[ previous ] [ next ] [ threads ]
 From:  mtnbkr <waa dash m0n0wall at revpol dot com>
 To:  Manuel Kasper <mk at neon1 dot net>
 Cc:  m0n0wall <m0n0wall at lists dot m0n0 dot ch>
 Subject:  Re: [m0n0wall] 1.3.b11 lockups
 Date:  Fri, 16 May 2008 15:52:34 -0400
Manuel Kasper wrote:
> On 16.05.2008, at 20:01, mtnbkr wrote:
>>     3648 active
> I can't really see anything out of the ordinary in your vmstat/ipfstat 
> output; however, given the strict ruleset that you described, I find 
> 3648 active connections quite a lot. You could try "ipfstat -ls" to see 
> the full list of active connections - maybe you'll see something odd 
> there. Of course if you have lots of users it could also be quite 
> normal. ;)

Yeah, that does seem a bit high, especially since there are less than 
300-400 users on campus.  I'll take a look and see.

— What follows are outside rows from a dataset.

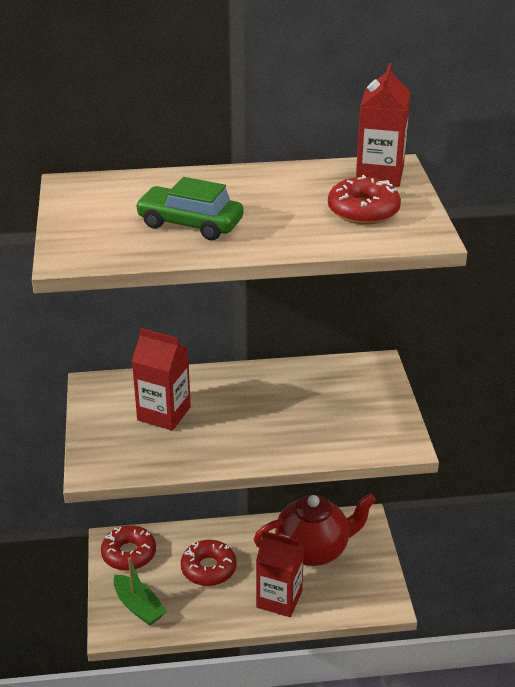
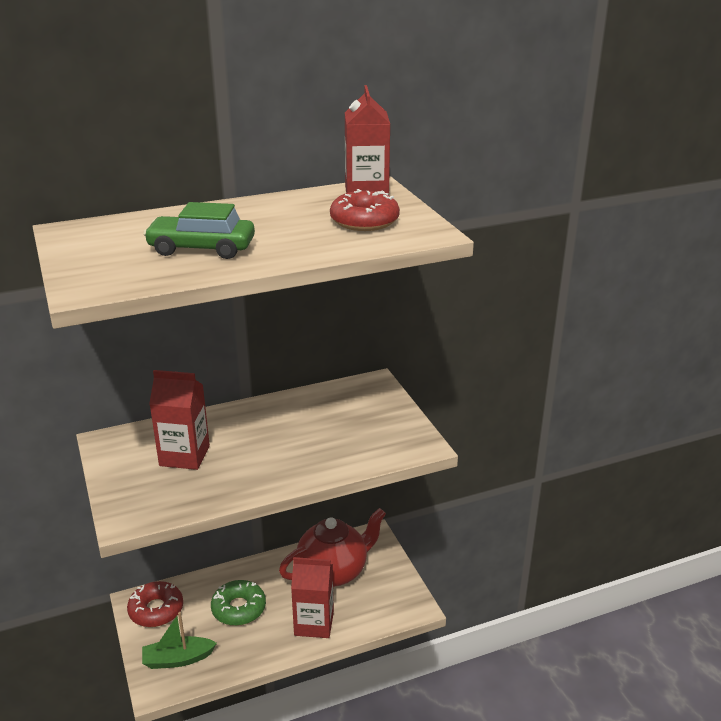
camera: 15 degrees left, 5 degrees down
green boat [113,557,167,626] -> green boat turned 135 degrees clockwise [142,612,217,669]
red donut [181,540,237,586] -> green donut [211,580,266,626]

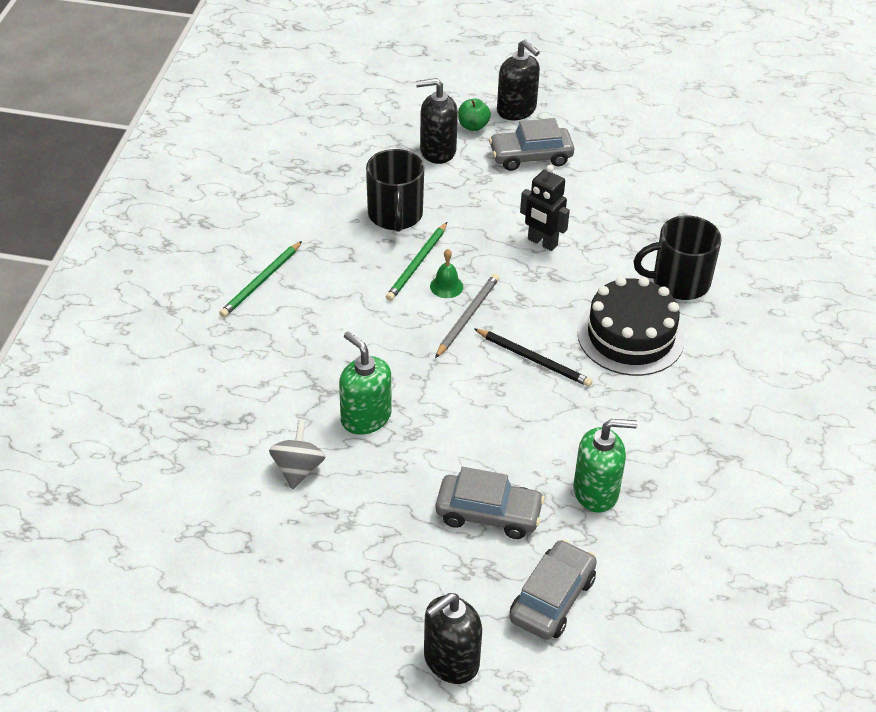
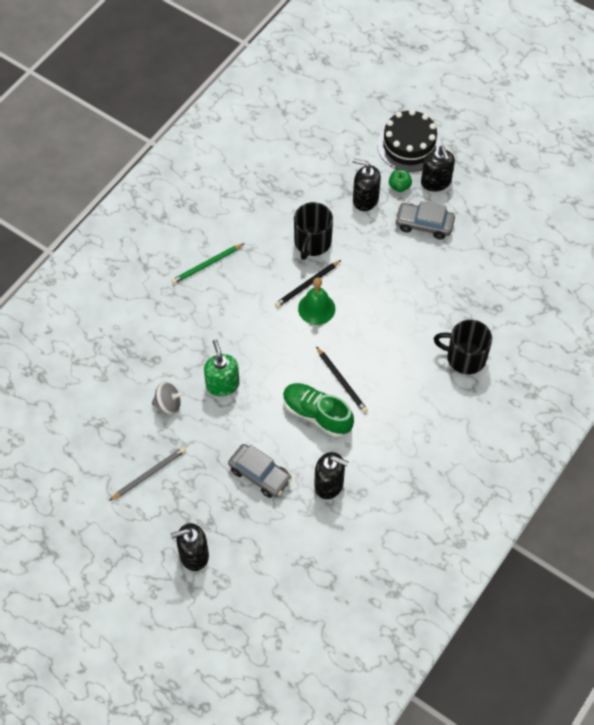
camera: 25 degrees right, 15 degrees up
grey spinning top [269,420,325,490] -> grey spinning top turned 60 degrees clockwise [152,382,185,415]
green pencil [386,222,447,301] -> black pencil [275,260,341,308]
green bell [430,249,463,298] -> green bell [298,278,335,325], size x1.69
grey pencil [435,274,499,358] -> grey pencil moved to [109,447,186,501]
grey car [510,540,597,640] -> none
black robot [520,165,570,251] -> none
green soap dispenser [573,419,637,513] -> black soap dispenser [314,452,349,499]
black cake [577,277,685,376] -> black cake moved to [377,109,441,172]
none -> green shoe [283,383,354,437]

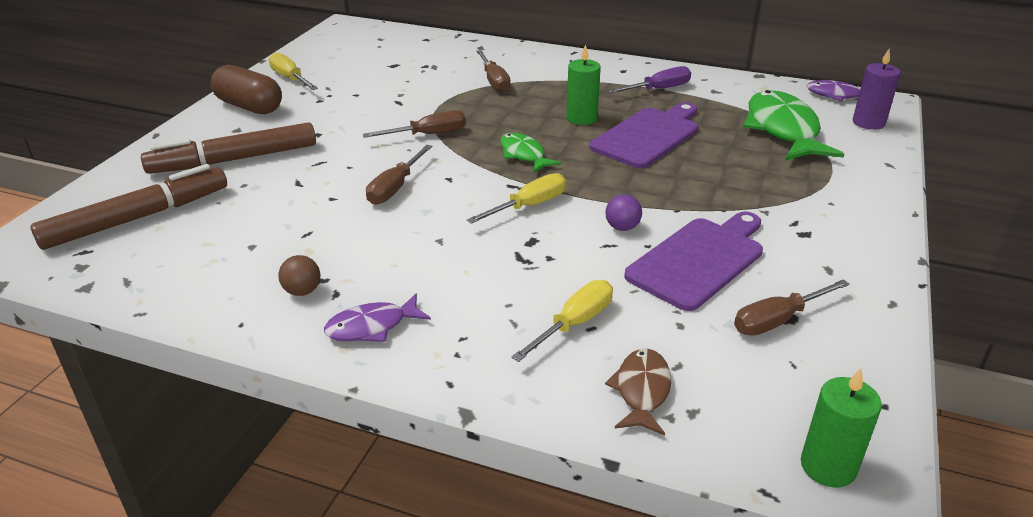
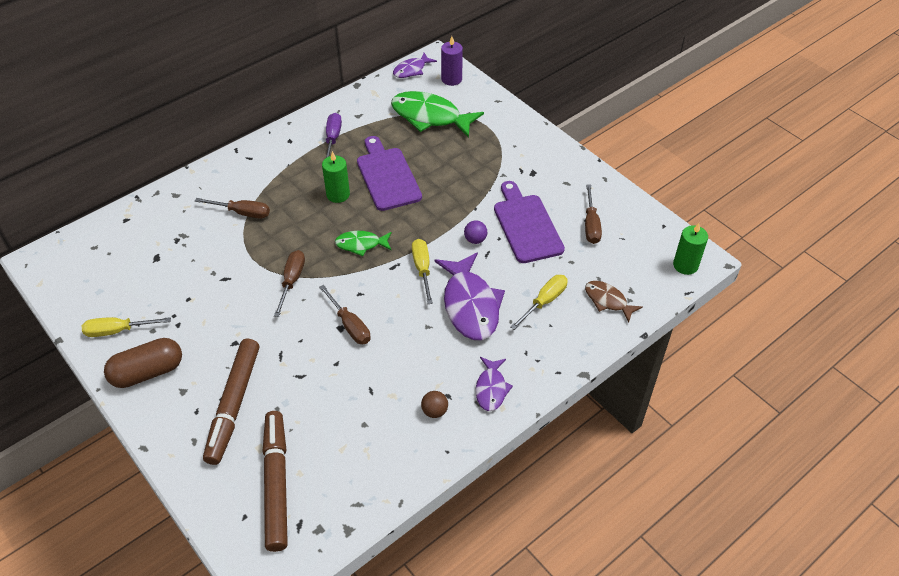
camera: 60 degrees left, 15 degrees up
yellow screwdriver [511,280,613,362] -> yellow screwdriver turned 60 degrees clockwise [511,275,568,330]
none -> purple fish [434,252,505,340]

You know, I was just about to post a follow-up to my last post... The 
thought that came to mind was that things have been pretty stable over 
there, and that I may have solved the problem a while back without 
getting positive feedback from the resolution(s). The issue just sort of 
quietly faded away and I kept thinking that I was in a holding pattern, 
just waiting for it to happen again...

What I THINK happened was the following:

The email server on the DMZ is configured with djb's dnscache (part of 
his djbdns package).  Putting djb's dnscache on the email server with a 
rather large lookup cache helps lessen the number of dns lookups for the 
RBL lookups etc.

What I THINK may have caused the state table overflows, kernel panics 
and reboots in the past was a combination of the following factors:

- The djbdns cache on the email was FAR too small
- The dnscache program on the email server was configured and allowed to
   make dns requests from the internal dns server
- The internal dns server's lookup cache was ALSO configured to be FAR
   too small

So, what I seem to recall is that with a lot of email coming in, there 
was a FLURRY of DMZ-to-Internal dns requests, each followed by an 
internal-to-Internet dns request to fulfill the email server's 
request... With each dns lookup traversing the m0n0wall twice.

That was an oversight (and a dumb move) on my part when I was in a rush, 
so I docked myself a day's pay.   lol

The box has been pretty stable lately and I am pretty sure that the only 
reboots recently have been due to extended power outages.

> Well, I have to admit that I don't know what to suggest at this point. 
> If the problem is really related to some odd traffic that occurs only 
> once in a while and somehow messes up ipfilter, one way of hopefully 
> getting a bit closer to finding out what it is would be to capture all 
> traffic on the LAN interface of your m0n0wall. Wireshark has a ring 
> buffer feature that allows it to capture indefinitely while consuming a 
> fixed amount of disk space. Then when the problem occurs again, you 
> could correlate the time of the kernel panic with the traffic just 
> before it happened, and hopefully discovery something extraordinary. It 
> could be a lot of data to sift through, though...

Yeah, that is a good idea. Wireshark is a great tool.

BTW, I think the output of the firewall states page of m0n0wall was 
actually key in steering me towards a dns issue being the cause.

Sorry for bothering you today with this (old), apparently solved issue.

This post should probably have been posted as a response/follow-up to my 
March posts so that that thread can be followed to a conclusion if 
others experience a similar situation.

Paypal donation should reach you before this email does.   :)

Bill Arlofski
Reverse Polarity, LLC